Dataset entries
*** Block opens ***
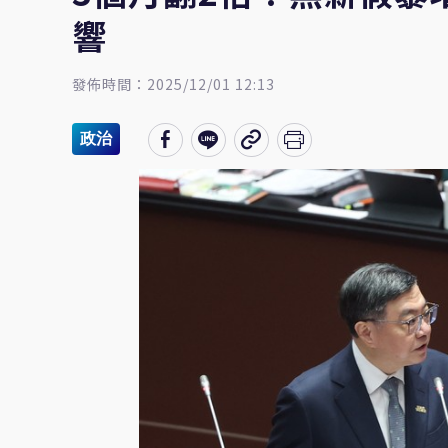
響
發佈時間：2025/12/01 12:13
政治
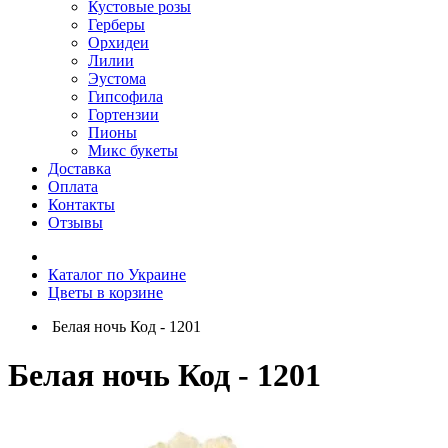
Кустовые розы
Герберы
Орхидеи
Лилии
Эустома
Гипсофила
Гортензии
Пионы
Микс букеты
Доставка
Оплата
Контакты
Отзывы
Каталог по Украине
Цветы в корзине
Белая ночь Код - 1201
Белая ночь Код - 1201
*** Block closes ***
#### ASSIGNMENT:
Take the line that contains "Микс букеты" and each line after it down to the last of the records, and retype them exactly; add nothing else.

#### SOLUTION TO THE PROBLEM:
Микс букеты
Доставка
Оплата
Контакты
Отзывы
Каталог по Украине
Цветы в корзине
Белая ночь Код - 1201
Белая ночь Код - 1201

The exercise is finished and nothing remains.